Blanche beers have been around for at least 400 years. For a long time, they were widely available in the region of East Brabantian, however they were on the verge of extinction in the 1950’s. The unstoppable rise of industrial lagers - helped by the globalization and standardization of the beer market - caused the extinction of many traditional beer styles. Blanche beers were also endangered by this trend. The last producer or Witbier officially closed in 1955, thus dooming the style to extinction.

But what happened next is one of most beautiful stories in the history of our beloved drink. Pierre Celis was a milkman who had worked as an apprentice for Louis Tomsin, the last master brewer to keep the secret of Blanche beer. Ten years later, Celis decided to open his own brewery and bring the historical style back to life: he called his beer Hoegaarden (the name of the village where his business was located) and launched it on the market with passion and courage.
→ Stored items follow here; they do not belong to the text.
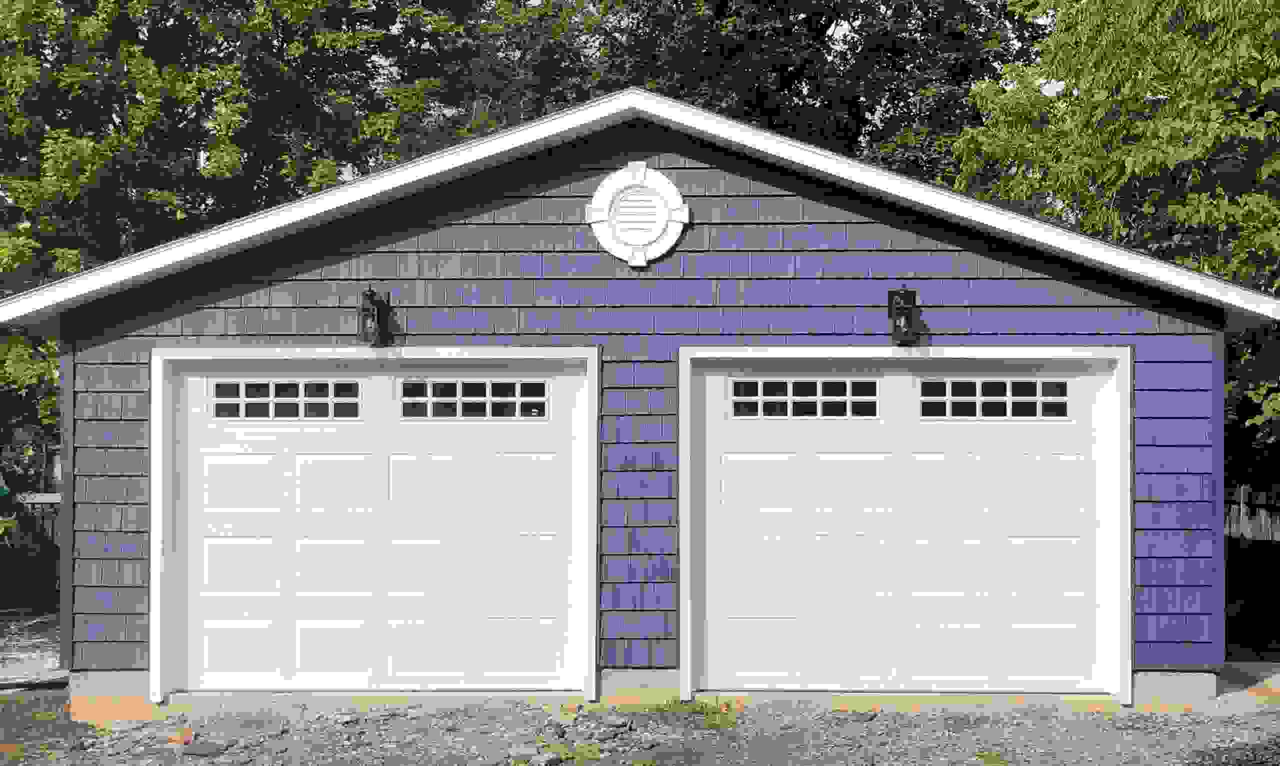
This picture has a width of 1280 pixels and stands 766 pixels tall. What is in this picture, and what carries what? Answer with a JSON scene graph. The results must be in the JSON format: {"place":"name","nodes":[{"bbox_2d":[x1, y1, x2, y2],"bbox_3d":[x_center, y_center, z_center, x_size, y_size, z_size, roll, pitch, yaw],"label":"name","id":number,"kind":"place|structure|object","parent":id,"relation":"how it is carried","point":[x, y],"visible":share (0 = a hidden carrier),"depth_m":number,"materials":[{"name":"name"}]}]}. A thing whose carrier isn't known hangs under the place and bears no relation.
{"place":"outdoors","nodes":[
{"label":"outdoors","id":0,"kind":"place"},
{"bbox_2d":[0,608,64,685],"label":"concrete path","id":1,"kind":"structure","parent":0,"point":[15,662],"materials":[{"name":"grey concrete"}]},
{"bbox_2d":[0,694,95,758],"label":"grass patch","id":2,"kind":"structure","parent":0,"point":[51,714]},
{"bbox_2d":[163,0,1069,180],"label":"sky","id":3,"kind":"structure","parent":0,"point":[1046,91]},
{"bbox_2d":[0,685,1279,765],"label":"gravel ground","id":4,"kind":"structure","parent":0,"point":[853,724],"materials":[{"name":"grey gravel"}]},
{"bbox_2d":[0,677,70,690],"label":"pipe","id":5,"kind":"object","parent":4,"relation":"on","point":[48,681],"visible":0.9,"depth_m":8.73,"materials":[{"name":"black"}]},
{"bbox_2d":[165,727,195,745],"bbox_3d":[-2.491,1.931,7.279,0.187,0.075,0.191,0,-1,1],"label":"object","id":6,"kind":"object","parent":4,"relation":"on","point":[188,736],"visible":0.95,"depth_m":7.25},
{"bbox_2d":[181,740,229,755],"bbox_3d":[-2.270,1.921,7.001,0.246,0.065,0.195,0,-1,1],"label":"rock","id":7,"kind":"object","parent":4,"relation":"on","point":[200,750],"visible":0.98,"depth_m":6.95,"materials":[{"name":"grey stone"}]},
{"bbox_2d":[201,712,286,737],"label":"stone","id":8,"kind":"object","parent":4,"relation":"on","point":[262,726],"visible":0.95,"depth_m":7.47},
{"bbox_2d":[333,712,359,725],"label":"rock","id":9,"kind":"object","parent":4,"relation":"on","point":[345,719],"visible":0.98,"depth_m":7.50,"materials":[{"name":"grey stone"}]},
{"bbox_2d":[521,750,563,765],"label":"rock","id":10,"kind":"object","parent":4,"relation":"on","point":[540,760],"visible":0.98,"depth_m":6.60,"materials":[{"name":"grey stone"}]},
{"bbox_2d":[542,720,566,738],"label":"rock","id":11,"kind":"object","parent":4,"relation":"on","point":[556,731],"visible":0.94,"depth_m":7.19,"materials":[{"name":"stone"}]},
{"bbox_2d":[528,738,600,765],"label":"weed","id":12,"kind":"object","parent":4,"relation":"on","point":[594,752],"visible":0.85,"depth_m":6.72,"materials":[{"name":"green plant"}]},
{"bbox_2d":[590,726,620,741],"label":"rock","id":13,"kind":"object","parent":4,"relation":"on","point":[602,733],"visible":0.96,"depth_m":7.06,"materials":[{"name":"grey stone"}]},
{"bbox_2d":[595,712,631,730],"bbox_3d":[-0.149,1.861,7.353,0.186,0.085,0.181,-1,-1,44],"label":"rock","id":14,"kind":"object","parent":4,"relation":"on","point":[613,721],"visible":0.98,"depth_m":7.31,"materials":[{"name":"grey stone"}]},
{"bbox_2d":[650,697,736,729],"bbox_3d":[0.287,1.861,7.544,0.633,0.132,0.694,0,-1,1],"label":"weed","id":15,"kind":"object","parent":4,"relation":"on","point":[711,724],"visible":0.6,"depth_m":7.54,"materials":[{"name":"green plant"}]},
{"bbox_2d":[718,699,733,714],"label":"orange flower","id":16,"kind":"object","parent":4,"relation":"on","point":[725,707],"visible":0.95,"depth_m":7.73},
{"bbox_2d":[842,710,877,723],"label":"rock","id":17,"kind":"object","parent":4,"relation":"on","point":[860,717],"visible":0.97,"depth_m":7.47,"materials":[{"name":"grey stone"}]},
{"bbox_2d":[974,750,1009,765],"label":"weed","id":18,"kind":"object","parent":4,"relation":"on","point":[996,757],"visible":0.96,"depth_m":6.68,"materials":[{"name":"green plant"}]},
{"bbox_2d":[2,90,1278,707],"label":"garage","id":19,"kind":"structure","parent":0,"point":[402,279],"depth_m":8.19,"materials":[{"name":"grey wood"}]},
{"bbox_2d":[151,357,590,697],"bbox_3d":[-1.646,0.931,8.253,3.203,2.135,0.175,0,-1,1],"label":"garage door","id":20,"kind":"structure","parent":19,"relation":"in","point":[236,469],"depth_m":8.20,"materials":[{"name":"white metal"}]},
{"bbox_2d":[211,379,364,418],"bbox_3d":[-2.124,0.115,8.036,1.028,0.253,0.060,0,-1,1],"label":"window","id":21,"kind":"structure","parent":20,"relation":"in","point":[217,391],"depth_m":8.01,"materials":[{"name":"clear glass"}]},
{"bbox_2d":[398,378,547,418],"bbox_3d":[-1.012,0.109,7.979,0.952,0.243,0.063,0,-1,1],"label":"window","id":22,"kind":"structure","parent":20,"relation":"in","point":[518,388],"depth_m":7.96,"materials":[{"name":"clear glass"}]},
{"bbox_2d":[357,286,388,346],"bbox_3d":[-1.602,-0.372,8.010,0.155,0.369,0.219,0,-1,1],"label":"wall lamp","id":23,"kind":"object","parent":19,"relation":"attached to","point":[371,298],"visible":0.98,"depth_m":7.99,"materials":[{"name":"black metal"}]},
{"bbox_2d":[585,162,688,266],"bbox_3d":[-0.018,-0.987,8.101,0.667,0.662,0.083,0,-1,1],"label":"gable vent","id":24,"kind":"object","parent":19,"relation":"attached to","point":[597,196],"visible":0.98,"depth_m":8.09,"materials":[{"name":"white plastic"}]},
{"bbox_2d":[887,286,918,346],"bbox_3d":[1.559,-0.376,7.948,0.165,0.376,0.225,0,-1,1],"label":"wall lamp","id":25,"kind":"object","parent":19,"relation":"attached to","point":[905,291],"visible":0.99,"depth_m":7.93,"materials":[{"name":"black metal"}]},
{"bbox_2d":[680,350,1127,696],"bbox_3d":[1.578,0.908,8.108,3.155,2.095,0.183,0,-1,1],"label":"garage door","id":26,"kind":"structure","parent":19,"relation":"in","point":[751,469],"depth_m":8.06,"materials":[{"name":"white paint"}]},
{"bbox_2d":[731,378,880,418],"bbox_3d":[0.970,0.106,7.868,0.966,0.243,0.062,0,-1,1],"label":"window","id":27,"kind":"structure","parent":26,"relation":"in","point":[758,398],"depth_m":7.85,"materials":[{"name":"clear glass"}]},
{"bbox_2d":[918,378,1067,418],"bbox_3d":[2.084,0.108,7.946,0.970,0.254,0.059,0,-1,1],"label":"window","id":28,"kind":"structure","parent":26,"relation":"in","point":[1065,391],"depth_m":7.93,"materials":[{"name":"clear glass"}]},
{"bbox_2d":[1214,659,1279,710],"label":"concrete slab","id":29,"kind":"structure","parent":0,"point":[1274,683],"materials":[{"name":"concrete"}]},
{"label":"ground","id":30,"kind":"structure","parent":0},
{"bbox_2d":[0,490,60,608],"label":"wooden fence","id":31,"kind":"object","parent":30,"relation":"on","point":[43,538],"visible":0.42,"depth_m":12.82,"materials":[{"name":"brown wood"}]},
{"bbox_2d":[0,0,587,465],"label":"tree","id":32,"kind":"object","parent":30,"relation":"on","point":[229,103],"visible":0.58,"depth_m":16.00,"materials":[{"name":"green plant"}]},
{"bbox_2d":[582,0,1049,188],"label":"tree","id":33,"kind":"object","parent":30,"relation":"on","point":[829,22],"visible":0.42,"depth_m":21.07,"materials":[{"name":"green plant"}]},
{"bbox_2d":[953,0,1279,460],"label":"tree","id":34,"kind":"object","parent":30,"relation":"on","point":[1110,129],"visible":0.71,"depth_m":12.26,"materials":[{"name":"green plant"}]},
{"bbox_2d":[1223,484,1279,542],"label":"wooden fence","id":35,"kind":"object","parent":30,"relation":"on","point":[1245,491],"visible":0.38,"depth_m":13.35,"materials":[{"name":"grey wood"}]}
]}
His choice paid back: Hoegaarden was extraordinarily successful and motivated breweries all over the world to resume the production of this style.

Unfortunately, in the mid 1980’s the brewery caught fire and Pierre, who did not have an insurance, was forced to sell his brand to the multinational Interbrew (now called AB Inbev). He later opened another brewery in the United States (in Austin, Texas), and entrusted it to his daughter Christine. The business, however, was not successful and - in order to find some relief from the economic burden - he signed an agreement with Miller, which purchased the company in 2000 - and closed it the following year. Today, Pierre Celis is rightly considered as one of the most important and admirable figures in the history of beer. He passed away in 2011 aged 86.


Despite their troubled history, Blanche beers are now alive and kicking and are produced by many breweries all over the world. They are certainly one of the most peculiar and intriguing beer styles around and perfectly represent the rules of the Belgian beer culture. They are the expression of an ancient way of making beer, as well as a versatile style with very modern characteristics.